MOTÖRHEAD - 1916
Eine Liebeserklärung von Eisenkanzler
Eines vorweg: Angesichts der wirklich tollen, intensiven, leidenschaftlichen Reviews der Forianer, welche vor mir dran waren, habe ich zwischendrin schon ein bisschen kalte Füße bekommen. Aber versprochen ist versprochen, also los geht's.

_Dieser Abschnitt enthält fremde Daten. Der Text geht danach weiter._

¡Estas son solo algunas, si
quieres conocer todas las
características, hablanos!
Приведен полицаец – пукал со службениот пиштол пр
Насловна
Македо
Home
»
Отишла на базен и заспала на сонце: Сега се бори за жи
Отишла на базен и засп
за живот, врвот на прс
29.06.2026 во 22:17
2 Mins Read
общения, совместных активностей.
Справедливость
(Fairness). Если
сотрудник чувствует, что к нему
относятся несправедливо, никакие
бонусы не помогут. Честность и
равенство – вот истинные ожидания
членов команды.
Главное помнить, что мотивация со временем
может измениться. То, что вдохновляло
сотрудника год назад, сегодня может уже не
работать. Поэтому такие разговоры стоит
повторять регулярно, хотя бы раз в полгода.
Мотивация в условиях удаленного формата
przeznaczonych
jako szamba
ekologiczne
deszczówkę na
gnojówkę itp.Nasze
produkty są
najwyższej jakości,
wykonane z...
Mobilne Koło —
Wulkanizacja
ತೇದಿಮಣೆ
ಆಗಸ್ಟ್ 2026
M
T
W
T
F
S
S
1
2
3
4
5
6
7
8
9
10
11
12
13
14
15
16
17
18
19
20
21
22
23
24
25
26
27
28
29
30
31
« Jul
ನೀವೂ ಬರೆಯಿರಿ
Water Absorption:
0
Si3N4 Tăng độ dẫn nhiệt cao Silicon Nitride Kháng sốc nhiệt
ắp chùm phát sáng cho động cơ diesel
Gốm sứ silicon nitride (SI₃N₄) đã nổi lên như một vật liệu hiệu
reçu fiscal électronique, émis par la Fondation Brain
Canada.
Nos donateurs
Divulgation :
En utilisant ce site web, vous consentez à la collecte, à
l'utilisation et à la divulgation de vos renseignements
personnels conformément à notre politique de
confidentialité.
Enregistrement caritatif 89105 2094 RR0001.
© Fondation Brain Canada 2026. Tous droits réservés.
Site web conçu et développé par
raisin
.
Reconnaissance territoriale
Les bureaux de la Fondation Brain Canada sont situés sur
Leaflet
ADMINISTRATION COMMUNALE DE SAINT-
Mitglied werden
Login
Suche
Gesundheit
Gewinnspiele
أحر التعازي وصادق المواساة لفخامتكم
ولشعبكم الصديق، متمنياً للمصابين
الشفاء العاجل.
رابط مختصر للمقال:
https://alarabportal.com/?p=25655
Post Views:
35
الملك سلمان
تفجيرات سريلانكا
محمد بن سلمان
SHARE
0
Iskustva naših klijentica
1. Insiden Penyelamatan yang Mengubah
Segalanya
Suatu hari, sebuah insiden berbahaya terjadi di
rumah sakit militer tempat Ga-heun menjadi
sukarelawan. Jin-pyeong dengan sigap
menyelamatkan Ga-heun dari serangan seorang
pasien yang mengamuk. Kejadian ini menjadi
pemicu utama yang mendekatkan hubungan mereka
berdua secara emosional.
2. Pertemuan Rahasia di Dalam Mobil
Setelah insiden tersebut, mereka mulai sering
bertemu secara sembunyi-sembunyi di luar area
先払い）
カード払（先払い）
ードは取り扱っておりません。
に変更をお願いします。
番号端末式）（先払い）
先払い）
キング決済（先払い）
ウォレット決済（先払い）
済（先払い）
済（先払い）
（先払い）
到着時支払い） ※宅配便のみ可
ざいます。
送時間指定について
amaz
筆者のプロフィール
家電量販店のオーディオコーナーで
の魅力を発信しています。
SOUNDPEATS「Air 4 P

Rückblick auf das Jahr 1991 - das Erscheinungsjahr dieses Meisterwerks:
1991 war das Jahr, in dem ich richtig steil ging auf Death Metal. Es gab in unserem Lieblingsmagazin ein Special über dieses Jahr, in dem der Death Metal förmlich explodierte und lauter geile Scheiben rauskamen. Von den 40 vorgestellten Scheiben hatte ich - glaube ich - 37 bei mir stehen. Death Metal über alles. Rückblickend auf das ganze Jahr 1991 kann ich mich nicht erinnern, irgendwas anderes als Death Metal gehört zu haben. Wenn ich morgens vor der Berufsschule in der Raucherecke ankam, rülpste ich meist mein knappes "Moin" in die verstört blickende Vokuhila-Gemeinde, so sehr war ich auf DEATH. Aber eine Scheibe schaffte es dann doch, sich in Dauerrotation neben den Grunzbands zu etablieren: 1916. 1916 ist meine meistgehörte Motörhead-Scheibe. Und sie ist mir die liebste. Warum? Ich gehe die Scheibe mal Song für Song mit euch durch.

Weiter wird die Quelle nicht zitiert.